El Poder de la Concentración

Concentración significa vigilancia y agudeza interna. Hay ladrones a nuestro alrededor y en nuestro interior. El miedo, la duda, la preocupación y la ansiedad son ladrones interiores que están tratando de robar nuestro equilibrio interno y nuestra paz mental. Cuando aprendemos a concentrarnos, es muy difícil para estas fuerzas hostiles entrar en nosotros. Si la duda entra en nuestra mente, el poder de la concentración destrozará la duda. Si el miedo entra en nuestra mente, el poder de la concentración ahuyentará nuestro miedo. Ahora mismo somos víctimas de pensamientos sin luz, oscuros, destructivos, pero llegará un día en que, en virtud de nuestra concentración, los pensamientos negativos tendrán miedo de nosotros.

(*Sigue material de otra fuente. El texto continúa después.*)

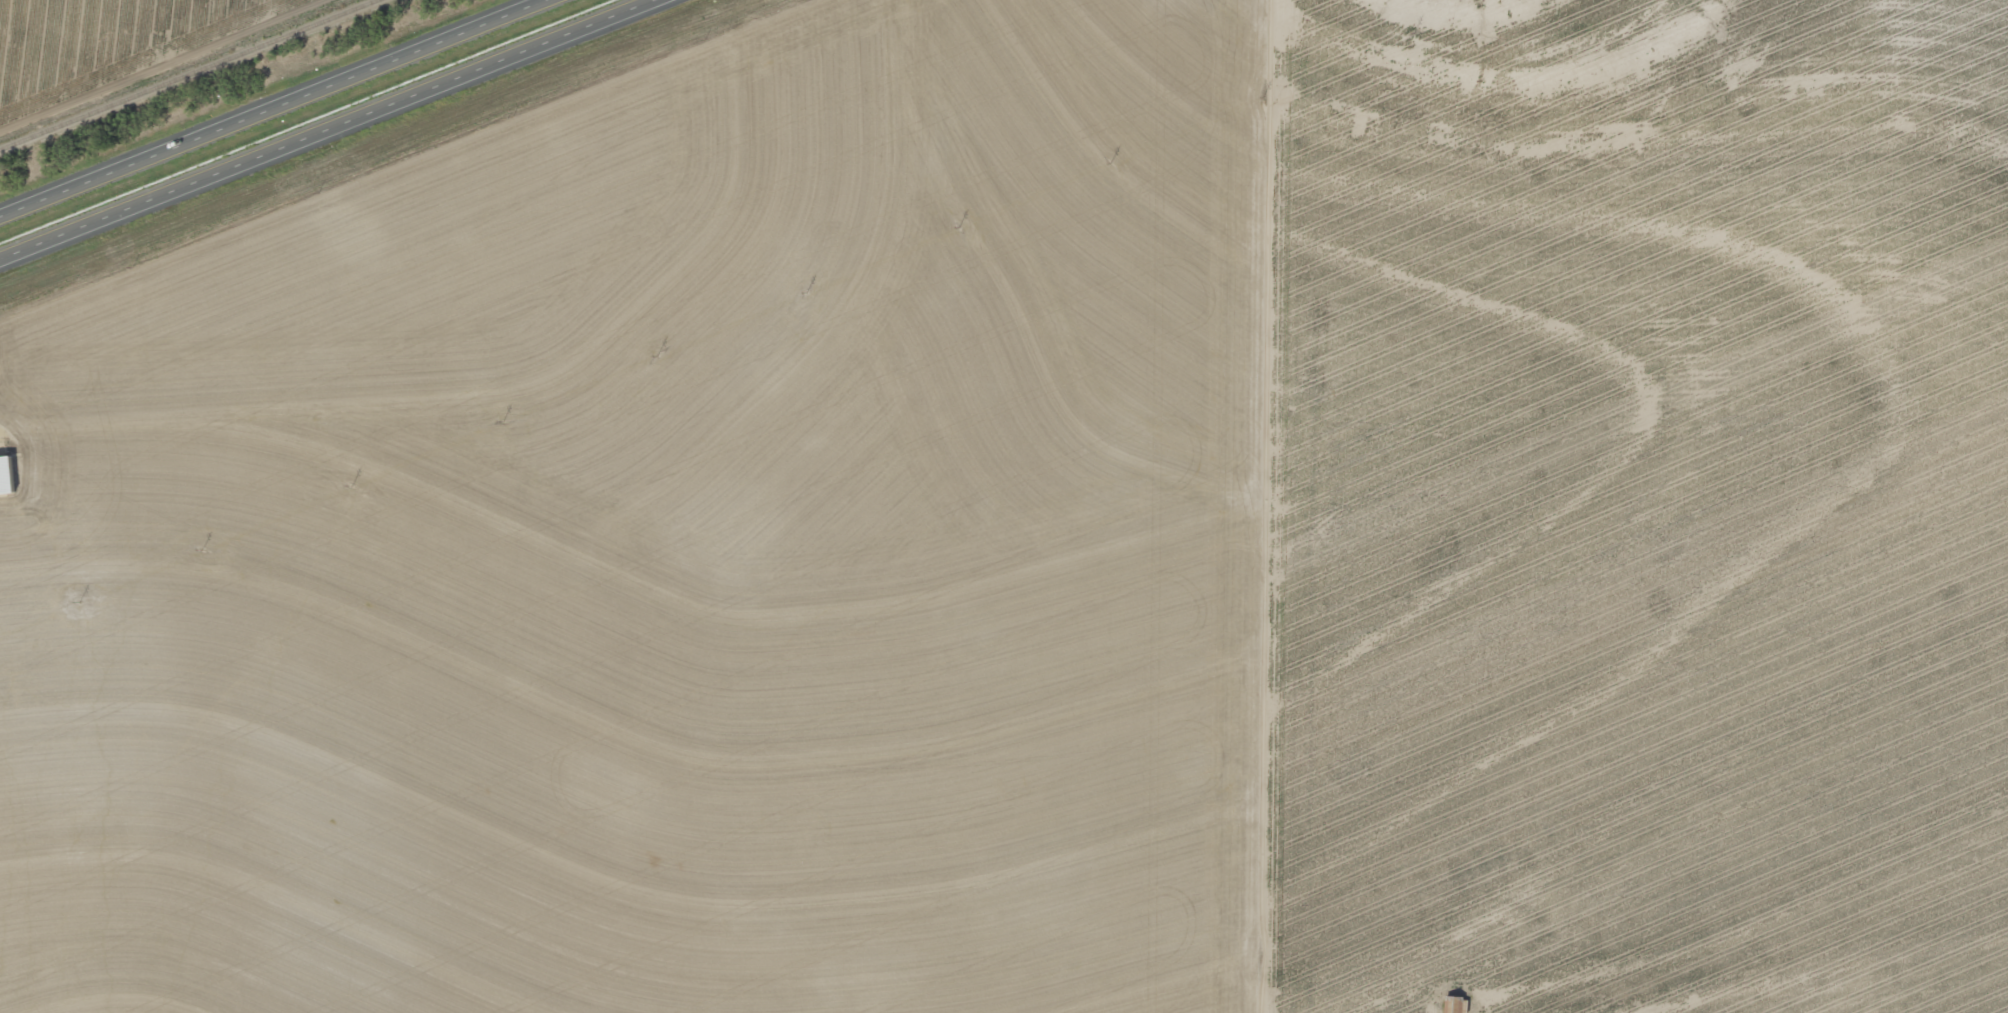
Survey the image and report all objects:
road: (952, 71)
railway: (188, 74)
road: (275, 111)
road: (329, 131)
road: (381, 284)
building: (6, 475)
road: (1300, 506)

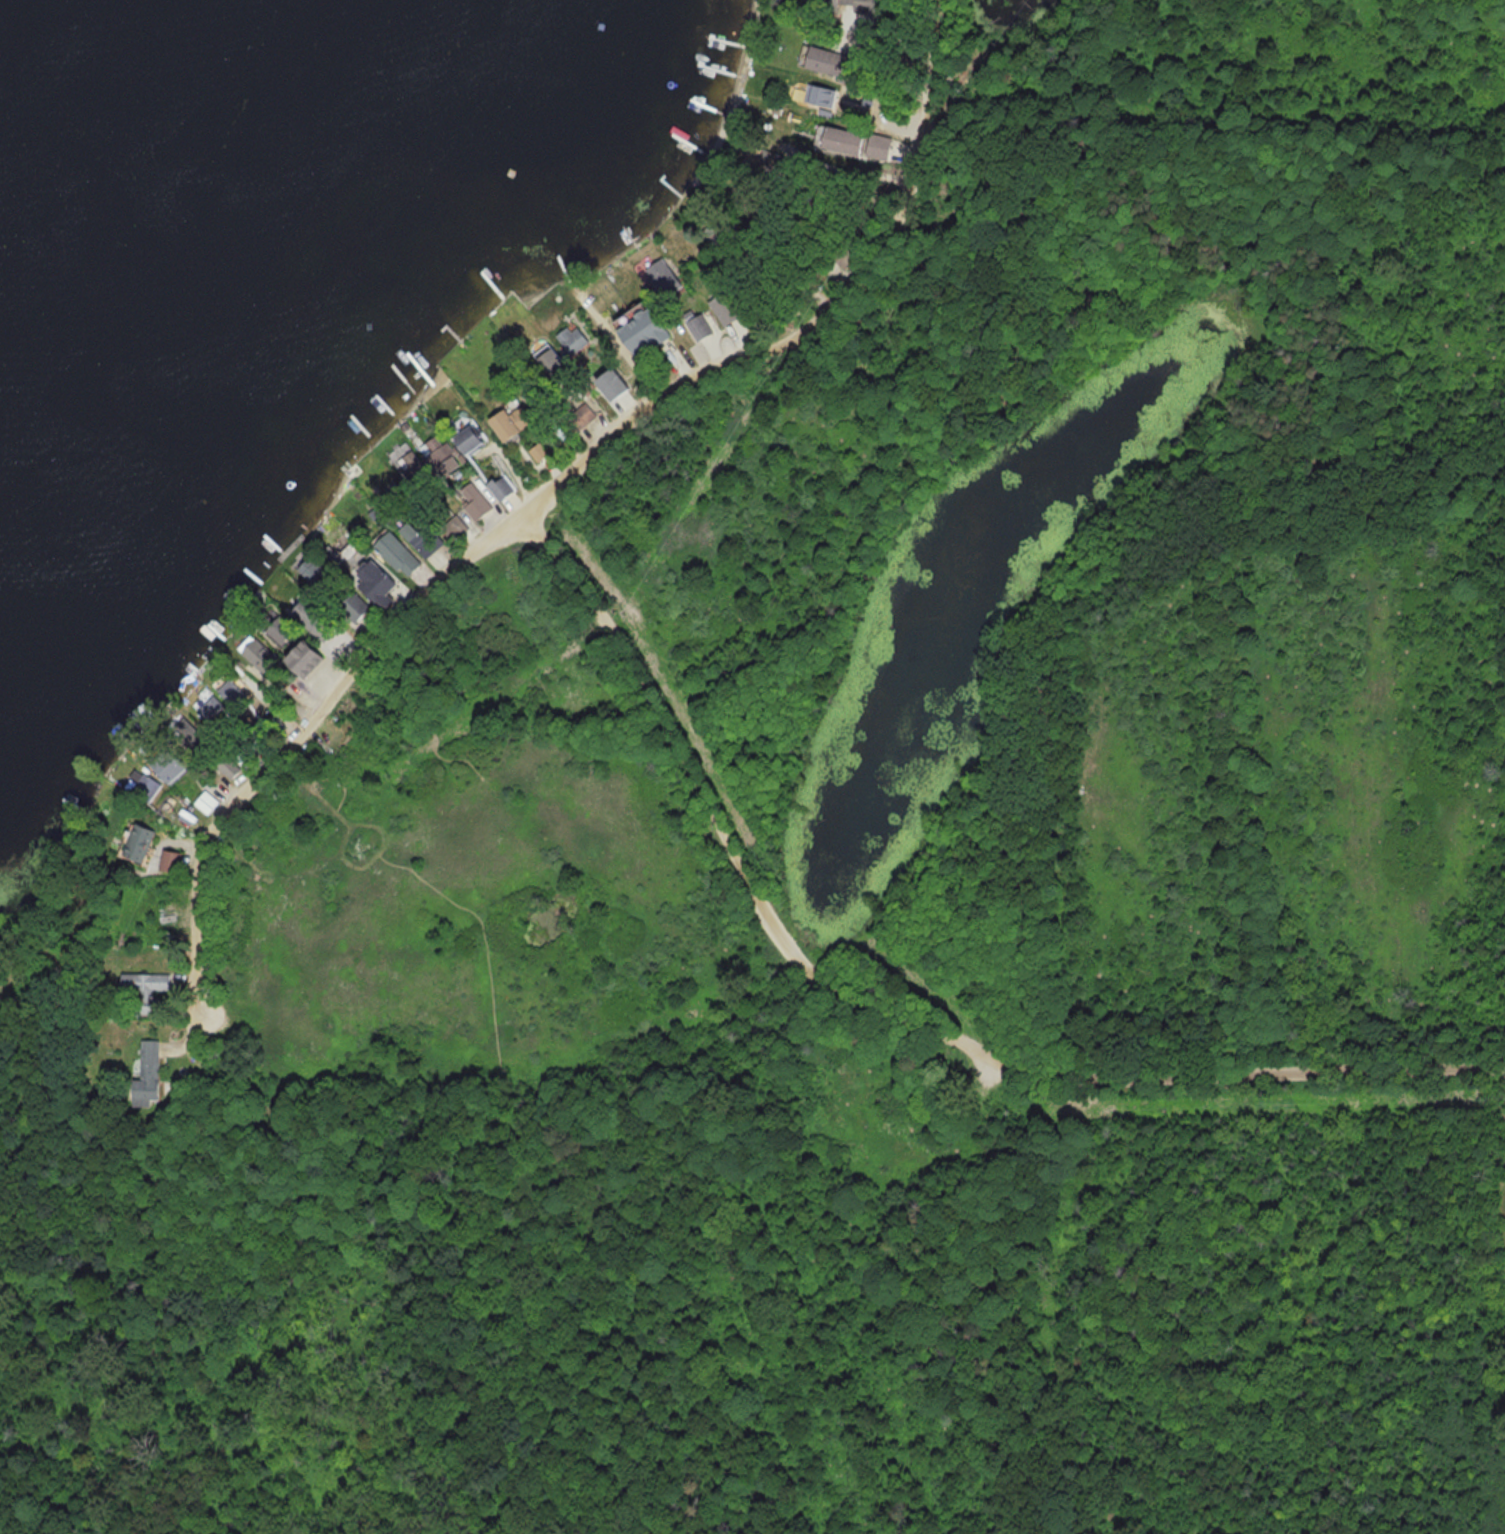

La concentración es la voluntad dinámica de la mente que actúa en nosotros para nuestra aceptación de la luz y nuestro rechazo de la oscuridad. Es como un guerrero divino en nosotros. Lo que la concentración puede hacer por nosotros en nuestra vida de aspiración es inimaginable.Puede separar fácilmente el Cielo del infierno, de modo que podamos vivir en el constante deleite del Cielo y no en las eternas preocupaciones, ansiedades y torturas del infierno mientras estamos aquí en la tierra.

La concentración es la manera más segura de alcanzar nuestra meta, sea ésta la realización de Dios o meramente la satisfacción de nuestros deseos humanos. Un verdadero aspirante adquiere antes o después el poder de concentración, ya sea a través de la Gracia de Dios, a través de la práctica constante o a través de su propia aspiración.